Fire destroys most of ancient Tibetan town of Dukezong in Shangri-la

Blaze destroys hundreds of buildings in 1,300-year-old settlement

PUBLISHED : Saturday, 11 January, 2014, 1:42pm
UPDATED : Sunday, 12 January, 2014, 4:21pm

A blaze that raged for nearly 10 hours has destroyed most of a 1,300-year-old Tibetan town in Shangri-la, in Yunnan province.

Hundreds of buildings, including one with monument status dating to the early 17th century, were destroyed in the fire which began early yesterday in Dukezong Ancient Town.

No injuries were reported but at least 1,000 people were evacuated. The cost of the damage was initially put at more than 100 million yuan (HK$128 million).

"My entire 10-year-old guest house with 47 beds was burned to ashes," said guest-house owner Zhou Peng. "This is the biggest fire we have ever seen. There were at least six gas-tank explosions."

The fire broke out at 1.30am and was brought under control by 11am, CCTV reported. Firefighters struggled to navigate the area's narrow streets and find water for their hoses. The town had only one water tank, with a supply of just 800 tonnes. That was exhausted after 10 minutes. The next nearest source was 1.5 kilometres away. Sub-zero temperatures froze the fire engines' water. Winds fanned the flames.

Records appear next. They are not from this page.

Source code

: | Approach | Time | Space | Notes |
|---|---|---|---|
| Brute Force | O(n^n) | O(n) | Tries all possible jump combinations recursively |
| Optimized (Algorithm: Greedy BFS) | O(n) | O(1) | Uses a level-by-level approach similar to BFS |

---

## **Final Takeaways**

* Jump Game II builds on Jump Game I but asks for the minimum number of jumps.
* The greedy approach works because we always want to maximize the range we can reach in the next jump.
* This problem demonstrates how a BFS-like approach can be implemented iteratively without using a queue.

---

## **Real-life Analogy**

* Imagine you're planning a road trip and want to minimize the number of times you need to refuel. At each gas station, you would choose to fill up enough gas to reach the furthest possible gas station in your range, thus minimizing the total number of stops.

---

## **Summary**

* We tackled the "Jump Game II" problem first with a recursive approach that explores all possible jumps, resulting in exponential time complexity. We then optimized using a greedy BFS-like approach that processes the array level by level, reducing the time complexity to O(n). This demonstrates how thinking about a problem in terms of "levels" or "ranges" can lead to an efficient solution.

Locals estimated that more than 70 per cent of Dukezong was destroyed, including the town's central Sifang Street and a white Tibetan prayer tower.

The fire began at the Ruyi guest house, next to the prayer tower. It spread west. Two houses with monument status were destroyed, one of which was 379 years old, CCTV said.

The flames stopped 30 metres short of a a guest house owned by Sangjee Yangzom.

"Many firefighters are still trying to cool the burned debris because strong winds are bringing back the fire. We are also busy removing gas tanks from restaurants and continue to dump water everywhere," she said.

Dukezong, which means "town of the moon" in Tibetan, was built during the Tang dynasty. It became a landmark on the ancient Tea Horse Road, sometimes called the southern Silk Road. Its traditional dwellings have become tourist attractions.

Zhou said: "We hope whoever is responsible for the fire will take responsibility and that the government will give compensation."

Police secured the area as authorities investigated the cause. More than 2,000 firefighters, soldiers, police, officials and volunteers responded to the fire.

On Thursday, in Sichuan province, a blaze broke out at the Serthar, or Larung Gar, Institute, one of the largest Tibetan Buddhist institutes in the world and home to 10,000 monks and nuns. There were conflicting reports about damage.